→ Exercise brief:
In the forum thread on the CCRL list update, copy the passage that begins at the words "Your wish is" and stops after "each further game.", changing "noise" to "distortion" each time it occurs.

→ Excerpt provided:
CCRL 40/40, 40/4 and FRC lists updated (16th February 2019)

Discussion of computer chess matches and engine tournaments.

Moderators: hgm, Rebel, chrisw

Modern Times
Posts: 3546
Joined: Thu Jun 07, 2012 11:02 pm

Re: CCRL 40/40, 40/4 and FRC lists updated (16th February 2019)

Post by Modern Times »

That is exactly how I see it Guenther. Perhaps we need to alter the wording in our FAQ to be clearer. It was written more than a decade ago long before GPU and NN existed.
User avatar
Rebel
Posts: 6991
Joined: Thu Aug 18, 2011 12:04 pm

Re: CCRL 40/40, 40/4 and FRC lists updated (16th February 2019)

Post by Rebel »

Guenther wrote: Sat Feb 23, 2019 10:28 am
Rebel wrote: Sat Feb 23, 2019 10:05 am HGM - In this thread I am trying to convince the CCRL folks (and perhaps the CEGT people as well) to review their restrictions on learning, especially when I read: positional learning not allowed. It's not about you or me. And yet as often for reasons that escape me you sooner or later make it that way with your fighting language use and the fun of the discussion goes away, as in this case.

For the CCRL folks
Your FAQ states: positional learning not allowed. And that is what LZ does, only in a much more advanced way.
Your wish is completely unrealistic, if you think a bit about it.
The goal of CCRL and CEGT is to establish rating lists and this needs scientific conditions.
With any kind of learning 'during the games' played in the rating process it is impossible to guarantee
entities have the same state always, which would be mandatory for being useful, otherwise each single game
would add noise and this noise would sum up exponentially with each further game.

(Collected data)

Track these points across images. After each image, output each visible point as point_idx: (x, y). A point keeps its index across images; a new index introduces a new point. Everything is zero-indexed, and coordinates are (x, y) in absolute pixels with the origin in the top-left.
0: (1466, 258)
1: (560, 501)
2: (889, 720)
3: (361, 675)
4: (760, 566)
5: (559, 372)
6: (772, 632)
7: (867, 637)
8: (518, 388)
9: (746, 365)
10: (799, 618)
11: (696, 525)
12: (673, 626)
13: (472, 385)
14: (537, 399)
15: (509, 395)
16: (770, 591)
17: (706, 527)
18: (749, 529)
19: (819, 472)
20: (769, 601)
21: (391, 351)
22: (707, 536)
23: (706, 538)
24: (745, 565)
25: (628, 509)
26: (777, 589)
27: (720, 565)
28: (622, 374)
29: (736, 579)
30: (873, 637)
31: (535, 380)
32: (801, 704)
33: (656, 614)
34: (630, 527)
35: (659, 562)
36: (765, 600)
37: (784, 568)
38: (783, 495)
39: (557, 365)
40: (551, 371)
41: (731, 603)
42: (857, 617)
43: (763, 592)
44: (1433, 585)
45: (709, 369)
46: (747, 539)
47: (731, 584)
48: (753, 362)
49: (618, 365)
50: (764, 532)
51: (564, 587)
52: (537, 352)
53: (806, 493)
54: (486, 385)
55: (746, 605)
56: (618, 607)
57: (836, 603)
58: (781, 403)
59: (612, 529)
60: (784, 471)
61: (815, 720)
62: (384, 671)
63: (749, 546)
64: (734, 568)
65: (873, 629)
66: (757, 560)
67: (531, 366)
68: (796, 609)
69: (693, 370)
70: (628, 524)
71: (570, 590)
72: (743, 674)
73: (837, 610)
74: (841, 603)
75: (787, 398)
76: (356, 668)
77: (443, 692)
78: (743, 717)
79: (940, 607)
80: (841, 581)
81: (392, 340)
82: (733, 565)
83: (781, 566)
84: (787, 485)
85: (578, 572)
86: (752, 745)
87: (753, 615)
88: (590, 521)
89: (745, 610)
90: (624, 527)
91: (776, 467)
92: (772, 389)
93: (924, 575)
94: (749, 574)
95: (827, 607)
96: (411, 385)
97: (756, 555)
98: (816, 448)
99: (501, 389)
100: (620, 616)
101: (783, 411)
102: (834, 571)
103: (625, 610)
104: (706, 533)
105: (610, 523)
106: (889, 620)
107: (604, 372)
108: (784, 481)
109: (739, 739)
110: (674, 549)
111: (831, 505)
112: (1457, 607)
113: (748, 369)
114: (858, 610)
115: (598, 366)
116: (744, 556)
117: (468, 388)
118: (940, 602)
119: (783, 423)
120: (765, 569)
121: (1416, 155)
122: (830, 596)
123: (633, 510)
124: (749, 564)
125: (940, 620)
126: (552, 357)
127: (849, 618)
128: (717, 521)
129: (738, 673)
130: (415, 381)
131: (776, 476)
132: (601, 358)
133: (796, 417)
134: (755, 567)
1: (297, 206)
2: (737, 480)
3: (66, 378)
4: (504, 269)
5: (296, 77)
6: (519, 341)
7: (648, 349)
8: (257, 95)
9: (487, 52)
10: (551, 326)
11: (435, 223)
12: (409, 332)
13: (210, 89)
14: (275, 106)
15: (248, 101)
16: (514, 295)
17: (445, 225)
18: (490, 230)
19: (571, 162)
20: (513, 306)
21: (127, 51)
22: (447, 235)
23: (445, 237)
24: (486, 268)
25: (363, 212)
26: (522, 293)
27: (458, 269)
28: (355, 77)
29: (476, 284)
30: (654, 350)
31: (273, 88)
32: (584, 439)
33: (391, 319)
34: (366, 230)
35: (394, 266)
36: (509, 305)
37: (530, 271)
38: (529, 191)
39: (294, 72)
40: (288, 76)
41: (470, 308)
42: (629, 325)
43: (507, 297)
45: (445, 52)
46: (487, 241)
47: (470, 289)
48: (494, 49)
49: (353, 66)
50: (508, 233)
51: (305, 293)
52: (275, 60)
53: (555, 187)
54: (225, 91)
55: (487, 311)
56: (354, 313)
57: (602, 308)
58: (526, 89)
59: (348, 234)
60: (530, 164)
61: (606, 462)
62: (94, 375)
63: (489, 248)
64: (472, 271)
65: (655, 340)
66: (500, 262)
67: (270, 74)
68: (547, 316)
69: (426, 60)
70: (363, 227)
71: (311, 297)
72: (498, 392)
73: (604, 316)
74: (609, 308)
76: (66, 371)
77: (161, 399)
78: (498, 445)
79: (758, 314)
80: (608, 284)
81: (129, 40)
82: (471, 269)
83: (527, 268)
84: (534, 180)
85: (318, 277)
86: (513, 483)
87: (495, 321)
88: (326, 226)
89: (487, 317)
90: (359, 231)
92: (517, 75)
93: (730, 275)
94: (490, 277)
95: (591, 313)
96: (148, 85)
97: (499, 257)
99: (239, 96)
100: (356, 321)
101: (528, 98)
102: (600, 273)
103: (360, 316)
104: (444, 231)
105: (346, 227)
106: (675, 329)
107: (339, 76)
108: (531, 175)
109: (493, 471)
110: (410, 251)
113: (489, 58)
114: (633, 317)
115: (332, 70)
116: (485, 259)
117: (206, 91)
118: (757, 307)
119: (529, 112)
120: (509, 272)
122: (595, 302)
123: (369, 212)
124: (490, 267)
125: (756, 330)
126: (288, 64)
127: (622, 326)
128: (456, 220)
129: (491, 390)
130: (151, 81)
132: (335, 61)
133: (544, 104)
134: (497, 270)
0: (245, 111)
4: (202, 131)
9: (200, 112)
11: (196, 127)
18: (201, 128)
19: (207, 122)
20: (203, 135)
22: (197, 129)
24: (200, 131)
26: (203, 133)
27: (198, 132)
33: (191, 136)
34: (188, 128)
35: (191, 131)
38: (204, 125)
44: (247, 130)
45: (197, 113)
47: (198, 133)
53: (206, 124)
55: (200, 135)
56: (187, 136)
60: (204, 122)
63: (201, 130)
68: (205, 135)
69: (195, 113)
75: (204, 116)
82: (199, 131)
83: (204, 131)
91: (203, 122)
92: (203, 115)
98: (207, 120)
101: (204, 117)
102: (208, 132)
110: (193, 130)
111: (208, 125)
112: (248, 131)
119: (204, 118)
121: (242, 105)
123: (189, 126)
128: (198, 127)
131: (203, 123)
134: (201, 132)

→ Response to this task:
Your wish is completely unrealistic, if you think a bit about it.
The goal of CCRL and CEGT is to establish rating lists and this needs scientific conditions.
With any kind of learning 'during the games' played in the rating process it is impossible to guarantee
entities have the same state always, which would be mandatory for being useful, otherwise each single game
would add distortion and this distortion would sum up exponentially with each further game.